C'est peut-être parce qu'il a su exalter les rêves qu'André Malraux est en si bonne place dans un sondage sur les grands hommes français du XXe siècle. Au douzième rang des dix-neuf personnalités ayant joué un rôle très important ou assez important dans l'histoire de France du XXe siècle, il figure à la dixième place des sympathisants de gauche et à ce même rang dans la tranche d'âge 35-59 ans. Il précède, dans la tranche 15-34 ans, les présidents Giscard-d'Estaing et Poincaré, puis Joffre, Pinay, Lyautey et de Lattre. Il aurait sans doute plus au colonel Berger de précéder trois maréchaux même s'il n'approuvait sans doute pas Mauriac d'avoir écrit : "Je crois à André Malraux assez de superbe pour qu'il considère Charles de Gaulle comme une carte dans son propre jeu".

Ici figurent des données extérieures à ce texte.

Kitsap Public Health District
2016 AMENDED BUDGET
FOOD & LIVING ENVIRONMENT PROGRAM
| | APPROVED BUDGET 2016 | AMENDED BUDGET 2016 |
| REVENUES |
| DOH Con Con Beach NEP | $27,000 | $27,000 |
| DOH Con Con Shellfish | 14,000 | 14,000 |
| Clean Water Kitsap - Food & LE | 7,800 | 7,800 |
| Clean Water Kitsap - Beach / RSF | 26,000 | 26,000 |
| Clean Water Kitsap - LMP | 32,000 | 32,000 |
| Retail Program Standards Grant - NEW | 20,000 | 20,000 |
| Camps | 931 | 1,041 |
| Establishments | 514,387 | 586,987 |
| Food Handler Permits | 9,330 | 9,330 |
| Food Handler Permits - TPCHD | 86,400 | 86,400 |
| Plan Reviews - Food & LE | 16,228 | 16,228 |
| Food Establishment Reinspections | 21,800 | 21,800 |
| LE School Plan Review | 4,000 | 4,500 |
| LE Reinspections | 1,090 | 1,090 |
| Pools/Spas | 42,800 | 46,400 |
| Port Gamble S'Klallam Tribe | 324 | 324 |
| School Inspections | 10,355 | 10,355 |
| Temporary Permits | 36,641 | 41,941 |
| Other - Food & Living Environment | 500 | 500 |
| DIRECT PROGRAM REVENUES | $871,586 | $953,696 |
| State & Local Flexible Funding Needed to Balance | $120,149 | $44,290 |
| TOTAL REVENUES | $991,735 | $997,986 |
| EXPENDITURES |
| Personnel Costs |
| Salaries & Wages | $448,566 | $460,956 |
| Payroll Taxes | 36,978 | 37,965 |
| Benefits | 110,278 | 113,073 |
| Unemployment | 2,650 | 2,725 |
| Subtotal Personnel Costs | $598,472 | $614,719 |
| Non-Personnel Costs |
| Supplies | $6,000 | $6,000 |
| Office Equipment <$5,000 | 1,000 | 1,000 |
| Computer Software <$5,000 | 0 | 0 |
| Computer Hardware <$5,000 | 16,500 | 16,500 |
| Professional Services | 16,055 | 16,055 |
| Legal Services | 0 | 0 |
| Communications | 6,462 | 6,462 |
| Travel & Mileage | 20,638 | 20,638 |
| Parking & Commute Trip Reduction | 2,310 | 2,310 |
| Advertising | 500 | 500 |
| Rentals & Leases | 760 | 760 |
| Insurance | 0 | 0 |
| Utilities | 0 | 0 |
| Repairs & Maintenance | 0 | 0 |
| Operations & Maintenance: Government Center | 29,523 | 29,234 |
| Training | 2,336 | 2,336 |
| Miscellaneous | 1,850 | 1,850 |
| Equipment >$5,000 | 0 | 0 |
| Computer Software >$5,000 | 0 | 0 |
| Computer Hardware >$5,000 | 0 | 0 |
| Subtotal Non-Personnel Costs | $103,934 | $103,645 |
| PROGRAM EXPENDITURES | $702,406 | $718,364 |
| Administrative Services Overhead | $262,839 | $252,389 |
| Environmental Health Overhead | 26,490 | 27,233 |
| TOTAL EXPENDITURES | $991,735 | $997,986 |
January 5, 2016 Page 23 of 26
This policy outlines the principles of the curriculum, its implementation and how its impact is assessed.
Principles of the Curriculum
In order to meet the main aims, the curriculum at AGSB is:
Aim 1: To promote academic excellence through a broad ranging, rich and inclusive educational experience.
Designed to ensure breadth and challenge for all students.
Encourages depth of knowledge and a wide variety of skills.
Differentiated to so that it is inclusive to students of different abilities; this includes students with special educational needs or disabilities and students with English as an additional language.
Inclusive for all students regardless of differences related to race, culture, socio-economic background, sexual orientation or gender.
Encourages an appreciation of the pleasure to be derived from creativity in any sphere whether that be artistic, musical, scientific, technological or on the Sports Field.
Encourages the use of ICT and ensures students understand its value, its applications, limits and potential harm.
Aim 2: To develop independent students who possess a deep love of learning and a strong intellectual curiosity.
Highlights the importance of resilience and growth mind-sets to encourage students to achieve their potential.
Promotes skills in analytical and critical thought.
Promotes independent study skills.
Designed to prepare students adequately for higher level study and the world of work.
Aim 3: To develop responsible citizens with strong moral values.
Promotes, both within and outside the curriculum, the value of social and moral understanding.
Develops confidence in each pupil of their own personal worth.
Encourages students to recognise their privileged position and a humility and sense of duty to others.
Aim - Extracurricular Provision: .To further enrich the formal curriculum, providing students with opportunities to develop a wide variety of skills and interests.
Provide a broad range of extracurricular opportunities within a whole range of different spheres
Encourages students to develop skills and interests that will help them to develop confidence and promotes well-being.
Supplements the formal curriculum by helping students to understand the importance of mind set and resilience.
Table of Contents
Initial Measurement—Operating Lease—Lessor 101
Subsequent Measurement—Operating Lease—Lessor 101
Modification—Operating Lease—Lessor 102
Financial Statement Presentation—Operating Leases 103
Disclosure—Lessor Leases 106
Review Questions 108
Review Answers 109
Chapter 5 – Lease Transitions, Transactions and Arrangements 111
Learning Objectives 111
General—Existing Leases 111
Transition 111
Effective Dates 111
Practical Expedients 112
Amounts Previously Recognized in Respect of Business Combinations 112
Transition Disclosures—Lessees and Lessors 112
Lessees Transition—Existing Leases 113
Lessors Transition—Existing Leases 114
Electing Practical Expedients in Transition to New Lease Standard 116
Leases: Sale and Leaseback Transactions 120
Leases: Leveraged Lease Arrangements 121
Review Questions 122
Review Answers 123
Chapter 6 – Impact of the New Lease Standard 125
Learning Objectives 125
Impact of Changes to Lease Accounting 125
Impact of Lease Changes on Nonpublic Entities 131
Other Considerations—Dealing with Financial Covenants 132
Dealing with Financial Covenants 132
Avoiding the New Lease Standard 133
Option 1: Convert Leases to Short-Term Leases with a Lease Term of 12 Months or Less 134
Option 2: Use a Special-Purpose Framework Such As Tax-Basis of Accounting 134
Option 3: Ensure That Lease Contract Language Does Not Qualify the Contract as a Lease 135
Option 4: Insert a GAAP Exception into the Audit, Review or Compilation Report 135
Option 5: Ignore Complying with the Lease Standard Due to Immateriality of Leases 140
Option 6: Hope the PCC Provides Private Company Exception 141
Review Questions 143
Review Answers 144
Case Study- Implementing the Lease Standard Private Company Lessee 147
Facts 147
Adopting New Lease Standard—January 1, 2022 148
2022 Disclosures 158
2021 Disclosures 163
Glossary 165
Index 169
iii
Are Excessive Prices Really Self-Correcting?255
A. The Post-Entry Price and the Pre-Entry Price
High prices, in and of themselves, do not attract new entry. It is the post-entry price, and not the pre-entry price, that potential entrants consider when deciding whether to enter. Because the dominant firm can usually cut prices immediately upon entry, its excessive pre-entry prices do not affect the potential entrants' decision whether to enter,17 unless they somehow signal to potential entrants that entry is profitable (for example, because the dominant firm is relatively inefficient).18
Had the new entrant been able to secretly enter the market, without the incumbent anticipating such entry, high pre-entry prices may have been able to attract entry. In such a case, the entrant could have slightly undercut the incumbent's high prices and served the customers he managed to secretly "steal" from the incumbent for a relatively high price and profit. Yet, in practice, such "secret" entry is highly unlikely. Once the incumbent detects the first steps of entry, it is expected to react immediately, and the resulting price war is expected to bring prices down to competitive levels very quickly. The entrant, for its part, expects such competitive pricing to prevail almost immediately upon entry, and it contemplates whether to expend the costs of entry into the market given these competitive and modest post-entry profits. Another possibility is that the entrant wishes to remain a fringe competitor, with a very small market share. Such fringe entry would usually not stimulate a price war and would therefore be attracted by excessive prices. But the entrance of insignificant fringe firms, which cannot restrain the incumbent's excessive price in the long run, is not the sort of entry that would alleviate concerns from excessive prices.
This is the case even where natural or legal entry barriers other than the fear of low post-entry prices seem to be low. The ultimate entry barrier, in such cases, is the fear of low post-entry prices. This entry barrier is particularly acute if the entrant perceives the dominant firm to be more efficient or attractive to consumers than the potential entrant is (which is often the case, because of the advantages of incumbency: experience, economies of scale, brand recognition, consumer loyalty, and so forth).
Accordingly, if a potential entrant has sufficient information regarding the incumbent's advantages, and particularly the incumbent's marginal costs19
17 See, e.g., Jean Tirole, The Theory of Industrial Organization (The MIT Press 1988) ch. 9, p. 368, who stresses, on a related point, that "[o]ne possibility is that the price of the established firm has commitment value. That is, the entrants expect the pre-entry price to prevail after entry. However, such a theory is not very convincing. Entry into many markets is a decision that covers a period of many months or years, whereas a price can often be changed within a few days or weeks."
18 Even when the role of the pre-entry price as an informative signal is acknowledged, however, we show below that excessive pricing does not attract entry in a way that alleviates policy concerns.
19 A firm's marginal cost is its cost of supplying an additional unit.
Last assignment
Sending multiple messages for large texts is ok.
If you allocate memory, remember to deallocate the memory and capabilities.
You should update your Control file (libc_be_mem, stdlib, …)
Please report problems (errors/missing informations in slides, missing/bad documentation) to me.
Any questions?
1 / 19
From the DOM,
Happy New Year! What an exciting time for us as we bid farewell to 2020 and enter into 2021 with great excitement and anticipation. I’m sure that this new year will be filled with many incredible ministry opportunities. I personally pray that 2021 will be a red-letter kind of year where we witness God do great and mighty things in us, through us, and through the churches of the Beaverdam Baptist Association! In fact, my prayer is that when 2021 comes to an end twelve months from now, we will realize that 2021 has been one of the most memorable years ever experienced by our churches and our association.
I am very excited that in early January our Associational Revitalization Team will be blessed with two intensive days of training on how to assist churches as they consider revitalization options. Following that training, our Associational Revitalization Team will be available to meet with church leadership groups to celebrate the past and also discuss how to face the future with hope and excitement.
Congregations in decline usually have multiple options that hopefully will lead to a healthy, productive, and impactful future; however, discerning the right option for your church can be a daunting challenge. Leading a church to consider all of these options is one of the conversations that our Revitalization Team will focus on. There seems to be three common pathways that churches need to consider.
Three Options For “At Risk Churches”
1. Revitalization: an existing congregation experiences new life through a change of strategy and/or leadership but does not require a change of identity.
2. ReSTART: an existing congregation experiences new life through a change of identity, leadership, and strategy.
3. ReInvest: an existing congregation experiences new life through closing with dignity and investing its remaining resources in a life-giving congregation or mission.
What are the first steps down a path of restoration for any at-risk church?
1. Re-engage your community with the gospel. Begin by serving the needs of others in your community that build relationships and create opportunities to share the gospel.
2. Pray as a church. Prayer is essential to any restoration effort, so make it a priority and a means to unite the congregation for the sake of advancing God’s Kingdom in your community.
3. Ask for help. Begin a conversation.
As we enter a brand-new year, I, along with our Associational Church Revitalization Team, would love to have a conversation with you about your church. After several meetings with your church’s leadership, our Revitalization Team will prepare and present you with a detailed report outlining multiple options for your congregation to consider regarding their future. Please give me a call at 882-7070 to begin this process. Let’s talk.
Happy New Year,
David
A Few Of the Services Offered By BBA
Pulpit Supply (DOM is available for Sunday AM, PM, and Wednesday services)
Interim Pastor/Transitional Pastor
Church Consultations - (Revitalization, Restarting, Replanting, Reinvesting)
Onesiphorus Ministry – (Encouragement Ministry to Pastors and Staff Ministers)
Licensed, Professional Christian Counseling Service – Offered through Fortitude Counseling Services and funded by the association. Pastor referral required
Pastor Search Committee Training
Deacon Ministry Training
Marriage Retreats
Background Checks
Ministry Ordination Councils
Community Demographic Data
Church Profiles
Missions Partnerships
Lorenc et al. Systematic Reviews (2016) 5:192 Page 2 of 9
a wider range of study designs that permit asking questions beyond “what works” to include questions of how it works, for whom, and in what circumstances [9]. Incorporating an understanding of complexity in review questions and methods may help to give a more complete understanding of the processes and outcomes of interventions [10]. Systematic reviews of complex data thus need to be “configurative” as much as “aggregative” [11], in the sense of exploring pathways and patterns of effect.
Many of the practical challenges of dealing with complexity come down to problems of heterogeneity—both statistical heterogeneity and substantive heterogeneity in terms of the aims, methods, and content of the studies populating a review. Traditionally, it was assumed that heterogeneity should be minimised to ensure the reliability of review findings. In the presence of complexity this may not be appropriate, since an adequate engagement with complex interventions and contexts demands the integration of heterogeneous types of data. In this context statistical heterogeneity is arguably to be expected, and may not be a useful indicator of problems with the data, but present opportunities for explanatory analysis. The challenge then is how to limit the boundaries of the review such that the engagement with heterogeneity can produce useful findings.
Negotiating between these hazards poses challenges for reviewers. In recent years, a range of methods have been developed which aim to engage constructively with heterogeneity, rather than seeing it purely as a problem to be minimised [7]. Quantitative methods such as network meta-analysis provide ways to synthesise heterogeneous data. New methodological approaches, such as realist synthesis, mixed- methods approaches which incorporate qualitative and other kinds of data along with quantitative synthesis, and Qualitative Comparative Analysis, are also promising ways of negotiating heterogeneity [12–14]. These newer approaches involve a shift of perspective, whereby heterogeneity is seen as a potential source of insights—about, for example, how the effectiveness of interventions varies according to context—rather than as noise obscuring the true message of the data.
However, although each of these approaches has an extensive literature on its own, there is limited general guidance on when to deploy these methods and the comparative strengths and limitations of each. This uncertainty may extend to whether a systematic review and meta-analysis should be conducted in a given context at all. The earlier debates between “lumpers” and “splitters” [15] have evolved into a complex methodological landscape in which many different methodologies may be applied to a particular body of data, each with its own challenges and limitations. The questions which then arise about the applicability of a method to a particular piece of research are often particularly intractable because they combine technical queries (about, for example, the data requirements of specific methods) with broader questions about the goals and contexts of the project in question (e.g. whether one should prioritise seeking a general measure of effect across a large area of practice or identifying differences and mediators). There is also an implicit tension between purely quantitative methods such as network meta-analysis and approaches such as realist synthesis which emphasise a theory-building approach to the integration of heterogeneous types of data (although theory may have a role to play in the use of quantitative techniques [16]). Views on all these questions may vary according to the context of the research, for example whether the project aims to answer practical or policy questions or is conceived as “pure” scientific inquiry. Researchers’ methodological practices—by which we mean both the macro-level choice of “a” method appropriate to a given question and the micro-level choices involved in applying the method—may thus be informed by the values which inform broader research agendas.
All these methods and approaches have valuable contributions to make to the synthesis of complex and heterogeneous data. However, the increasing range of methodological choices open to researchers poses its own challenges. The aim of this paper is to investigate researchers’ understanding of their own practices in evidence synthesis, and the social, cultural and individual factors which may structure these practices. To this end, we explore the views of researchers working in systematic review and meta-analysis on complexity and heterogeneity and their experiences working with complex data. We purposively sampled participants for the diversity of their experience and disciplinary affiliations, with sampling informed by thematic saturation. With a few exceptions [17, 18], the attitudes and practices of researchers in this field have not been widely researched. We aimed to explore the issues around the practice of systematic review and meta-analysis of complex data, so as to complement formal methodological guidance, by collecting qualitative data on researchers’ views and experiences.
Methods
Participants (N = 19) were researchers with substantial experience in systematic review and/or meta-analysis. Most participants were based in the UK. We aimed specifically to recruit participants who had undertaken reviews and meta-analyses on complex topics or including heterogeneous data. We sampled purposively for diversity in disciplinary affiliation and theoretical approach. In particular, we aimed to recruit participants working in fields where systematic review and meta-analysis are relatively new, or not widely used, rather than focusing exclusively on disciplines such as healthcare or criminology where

L'engagé pour le Bangladesh, le témoin du procès Jean-Kay - pirate de l'air politique - interpelle l'opinion même s'il vieillit. Sa voix a le même écho que lorsqu'il disait aux parlementaires de langue française : "La culture ne connaît pas de nations mineures, elle ne connaît que des nations fraternelles. Malgré les épreuves de sa vie d'homme, malgré les résultats incertains de son action ministérielle, Malraux fait face. Il reste prophétique comme quand il déplorait que nous soyons "dans la plus puissante civilisation que le monde ait connue et qui n'a pu créer ni un temple ni un tombeau".
C'est sa voix d'Amiens qui nous parvient encore du Panthéon : "Nous sommes ici pour enseigner à aimer".